### Selected passage
The present survey shows that the management of cardiac tamponade is still inhomogeneous in German ablation centers. However, multiple findings of this survey can be generalized and might guide especially less experienced operators and centers in their treatment and decision strategies.


Catheter ablation is a well-established strategy for the treatment of cardiac arrhythmias [1, 2] that is increasingly offered to elderly and multimorbid patients [3]. Despite substantial improvements in catheter technologies including imaging to guide transseptal puncture, contact force measurement, balloon-based devices and alternative energy sources, the number of periprocedural complications has even increased in the past years [3, 4]. Potential reasons might be patient selection with an increasing number of more complex procedures performed in older and multimorbid patients and a higher number of low-volume centers [3]. One of the most frequent, potentially life-threatening acute complications is cardiac tamponade with an incidence ranging from as low as 0.2% during catheter ablation of supraventricular tachycardias (SVT) up to 9.4% during ablation of epicardial ventricular tachycardia (VT [5], [6], [7]). Even if prompt and proper pericardiocentesis is performed by experienced and well-trained interventional electrophysiologists, mortality remains substantial depending on procedure type and patient characteristics [5, 7].

Management of cardiac tamponade is not standardized and uncertainties remain such as epicardial puncture technique, reversal of heparin effects, the use of autotransfusion and its modalities, timing of involvement of cardiac surgery in severe cases and postprocedural management [2].

This survey sought to evaluate the management of cardiac tamponade in German ablation centers via a standardized questionnaire including queries on precautions, periprocedural and postprocedural management of cardiac tamponade (questionnaire in supplement).


This physician-based survey was conducted by sending out questionnaires to all 341 identified hospitals in Germany performing electrophysiological procedures as assessed via a white list. The questionnaire including 46 questions is shown in the supplementary material. The postal questionnaires were sent to all identified centers and up to two reminders were sent out, in case a center did not answer within 3 months. The results were obtained anonymously. The survey results are displayed as categorial values (numbers and proportions).

[Dataset records]
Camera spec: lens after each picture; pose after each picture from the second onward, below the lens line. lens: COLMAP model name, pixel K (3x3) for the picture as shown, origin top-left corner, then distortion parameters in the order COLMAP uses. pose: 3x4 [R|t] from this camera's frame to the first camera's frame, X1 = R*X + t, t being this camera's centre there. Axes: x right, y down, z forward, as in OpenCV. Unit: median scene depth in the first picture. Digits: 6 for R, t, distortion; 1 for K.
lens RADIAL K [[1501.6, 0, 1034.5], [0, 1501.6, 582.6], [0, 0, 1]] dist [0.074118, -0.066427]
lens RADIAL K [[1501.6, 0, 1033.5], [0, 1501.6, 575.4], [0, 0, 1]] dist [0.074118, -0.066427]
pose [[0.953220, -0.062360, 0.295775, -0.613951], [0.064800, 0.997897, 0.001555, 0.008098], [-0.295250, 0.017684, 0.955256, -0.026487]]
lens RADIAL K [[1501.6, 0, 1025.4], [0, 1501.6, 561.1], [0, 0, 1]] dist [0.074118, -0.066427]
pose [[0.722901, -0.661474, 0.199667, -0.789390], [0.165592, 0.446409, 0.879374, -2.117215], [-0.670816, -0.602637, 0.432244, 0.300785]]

### Instructions
[1] According to the cardiac tamponade passage, how many hospitals in Germany were sent the questionnaire?
[2] Using the cardiac tamponade passage, explain why periprocedural complications may have increased despite improvements in catheter technology.
[3] List every uncertainty in the management of cardiac tamponade that the cardiac tamponade passage names.

### Responses in order
[1] 341

[2] The passage says that patient selection might be a reason, because more complex procedures are being performed in older and multimorbid patients. It also names a higher number of low-volume centers as a possible cause.

[3]
- Epicardial puncture technique
- Reversal of heparin effects
- The use of autotransfusion and its modalities
- Timing of involvement of cardiac surgery in severe cases
- Postprocedural management